Thanks Speedo! Yeah it was always my favorite year of car. I sold my first one and I guess my wife got tired of me bitchin so she said I needed to buy another. So 17 years ago I bought the one I own today. Found a new distributor on Ebay for $135 shipped for the 2.4. Thanks for the help!!!


----------



## tsnow678 (Feb 22, 2011)

The Ebay distributor was a turd! I ended up getting another one from a local auto parts store and it fired right up. I noticed with the old distributor that the #1 spark was not triggering the timing light everytime. It was running fine no misses but for some unknown reason was not consistent with the timing light. Once I installed the new distributor it fired the timing light every time without a beat. Truck is running good at this point. We will see what it is like in a few days.
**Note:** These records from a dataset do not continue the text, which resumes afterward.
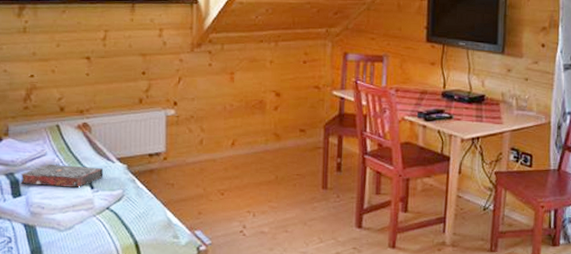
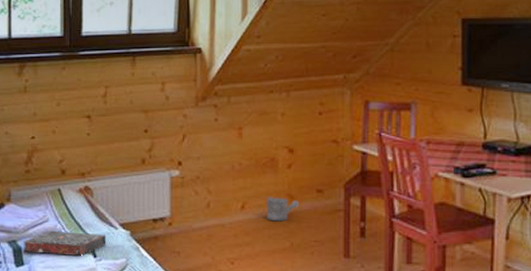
watering can: none [253,135,284,157] -> present [265,197,299,222]

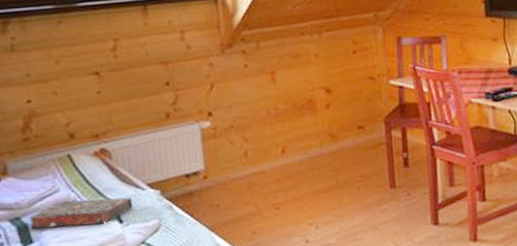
watering can: present [265,197,299,222] -> none [306,137,341,162]

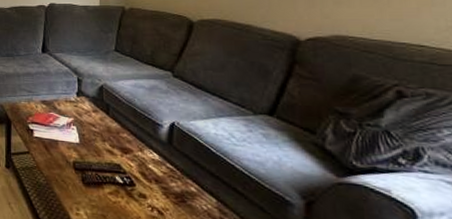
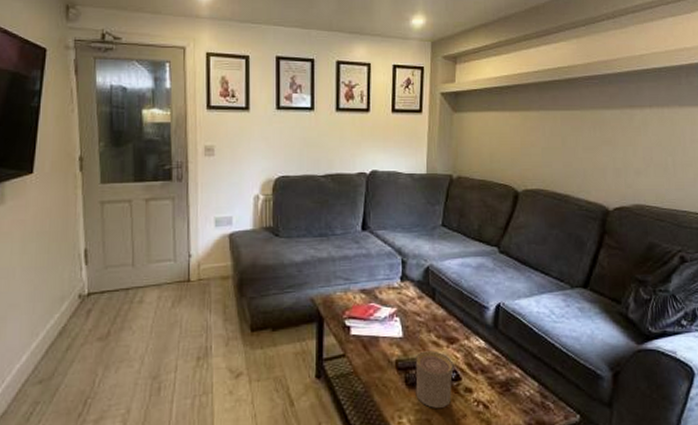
cup: none [91,157,128,208] -> present [415,351,454,408]

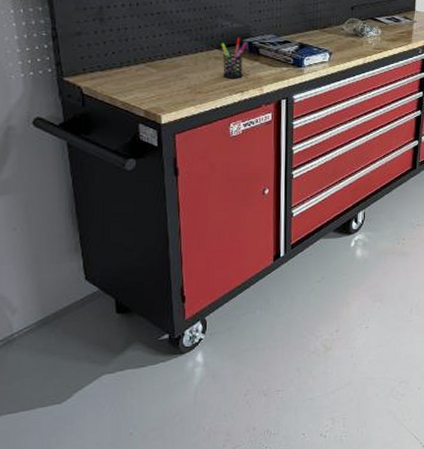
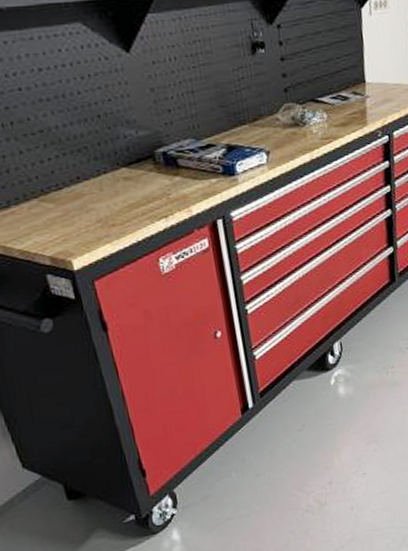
pen holder: present [221,37,247,79] -> none [128,148,163,203]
Appreciate the help and maybe I can return the favor one day.


----------



## smj999smj (Jan 1, 2006)

You should have got a genuine Nissan reman. distributor (#22100-1S704RE). 90-97 HB KA24E distributors were prone to water and debris entering the distributor. In 2000, Nissan came out with a revised distributor and cap with better venting and an improved drain. The revised cap (#22162-3S505) does work on both the new and old style distributors, FYI.


----------



## tsnow678 (Feb 22, 2011)

smj999smj said:


> You should have got a genuine Nissan reman. distributor (#22100-1S704RE). 90-97 HB KA24E distributors were prone to water and debris entering the distributor. In 2000, Nissan came out with a revised distributor and cap with better venting and an improved drain. The revised cap (#22162-3S505) does work on both the new and old style distributors, FYI.


I know I am like a year and month late to respond and for that I am sorry. After I got the truck running I was so busy with the Camaro and didnt realize you responded with some information. Thanks even though its belated!!! I will keep that information for future use. The truck is still running strong without a glitch!!!


----------